If anything fails we can rollback easily ( as long as —delete was not used while running voldemort-rebalance.sh )
- To stop an async process
./bin/voldemort-admin-tool.sh —async stop —async-id [comma separated list of async jobs ] —url [ url ] —node [ node on which the async job is running ] - To clear the rebalancing information on a particular node
./bin/voldemort-admin-tool.sh —clear-rebalancing-metadata —url [ url ] —node [ node-id ]

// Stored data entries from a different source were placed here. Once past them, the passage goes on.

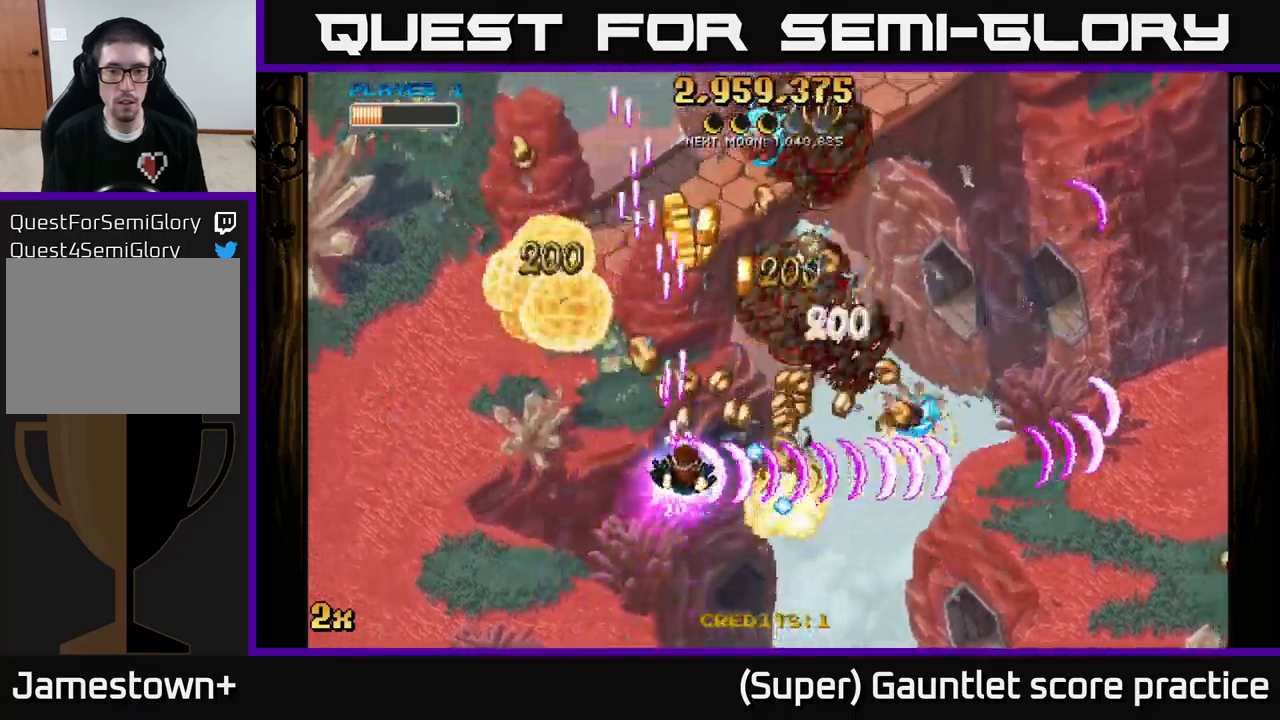
{"buttons": ["A"], "left_stick": "down-left", "events": [[250, "left_stick", "up"], [467, "left_stick", "down-left"]]}
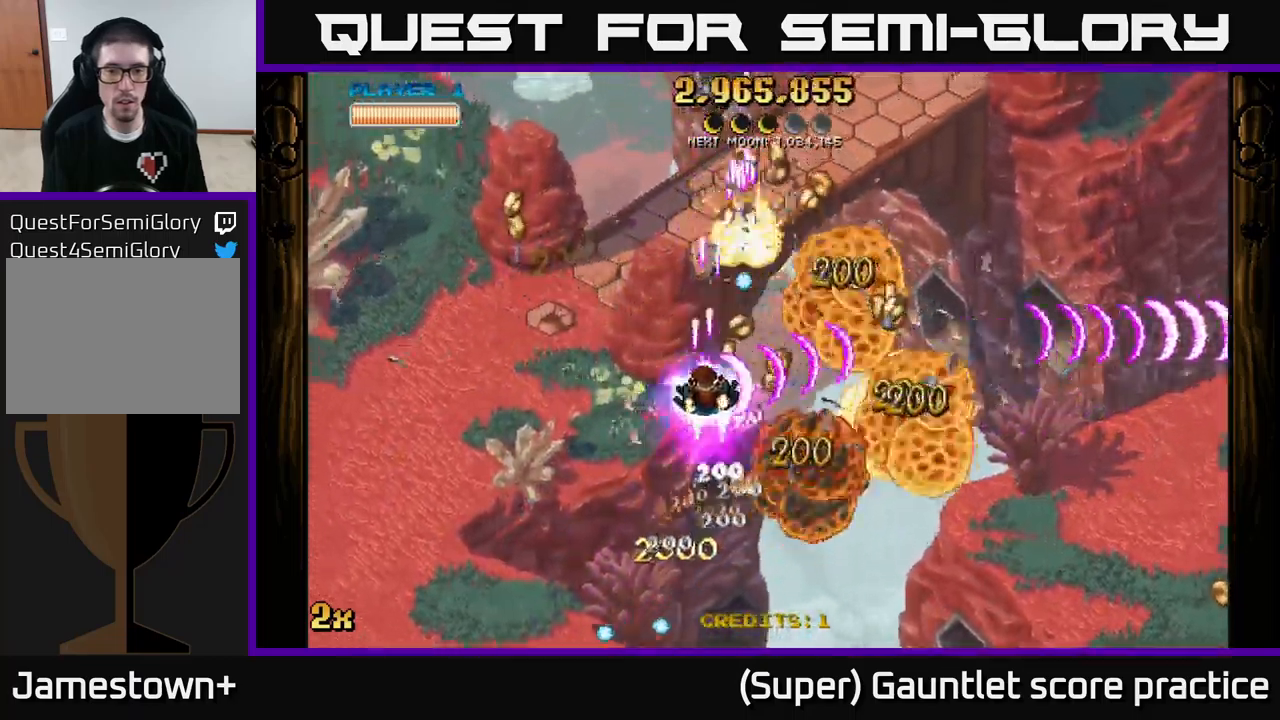
{"buttons": ["A"], "left_stick": "up-right", "events": [[150, "left_stick", "down-right"], [433, "left_stick", "up-right"]]}
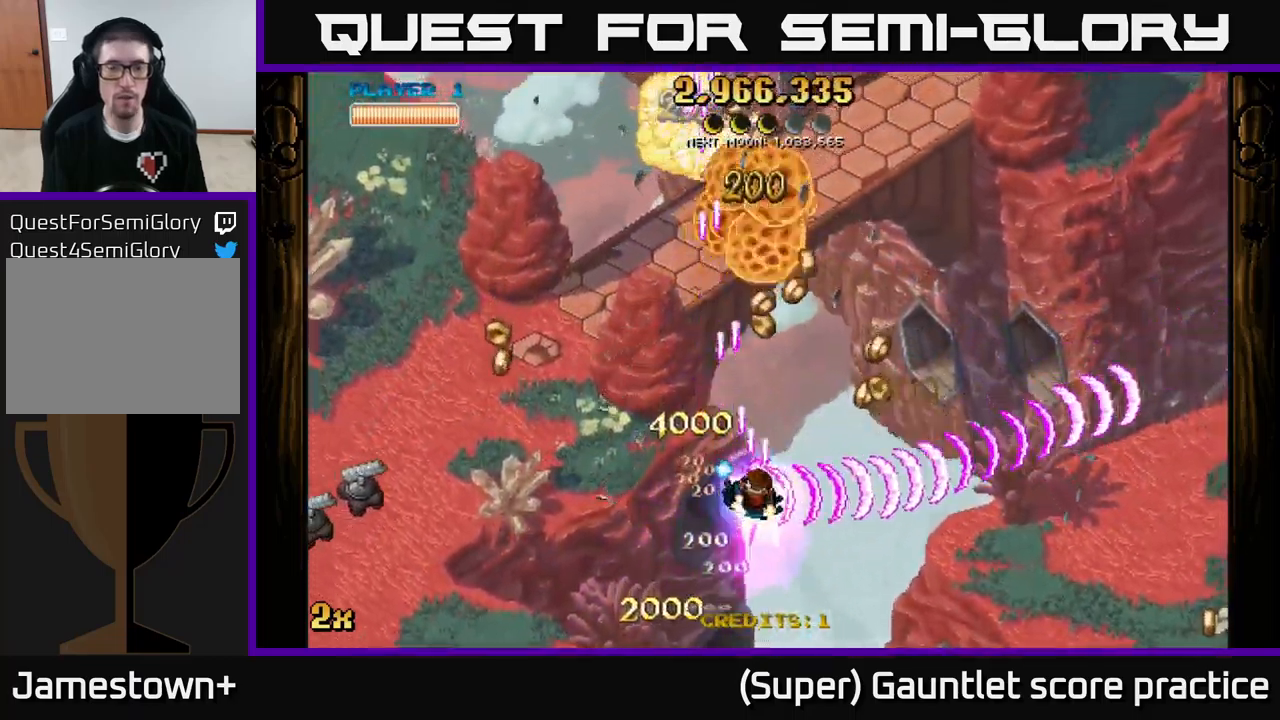
{"buttons": ["A"], "left_stick": "down-left", "events": [[167, "left_stick", "right"], [300, "left_stick", "up"], [333, "X", "down"], [400, "left_stick", "left"], [450, "X", "up"], [483, "left_stick", "down-left"]]}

Following are some of the configurations that will help you on the server side
| Parameter on server | Default | What it does |
| enable.rebalancing | true | Should be true so as to run rebalancing |
| max.rebalancing.attempts | 3 | Once a stealer node receives the plan to copy from a donor node, it will attempt this many times to copy the data ( in case of failure ) |
| rebalancing.timeout.seconds | 10 * 24 * 60 * 60 | Time we give for the server side rebalancing to finish copying data from a donor node |
| max.parallel.stores.rebalancing | 3 | Stores to rebalance in parallel |
| rebalancing.optimization | true | Some times we have data stored without being partition aware ( Example : BDB ). In this scenario we can run an optimization phase which ignores copying data over if a replica already exists |
a) Execute tasks should be smarter and choose tasks to execute so as to avoid two disk sweeps happening on the same node.
b) Fix deletes! – Make it run at the end instead of in the middle [ Even though I’ll never run this in production ]
c) Logging – Currently we propagate the message at the lowest level all the way to the top. Instead we should try to make a better progress bar ( “Number of stores completed – 5 / 10” ) and push that upwards.
d) Currently the stealer node goes into REBALANCING_MASTER state and doesn’t allow any disk sweeps ( like slop pusher job, etc ) from not taking place. But what about the poor donor node?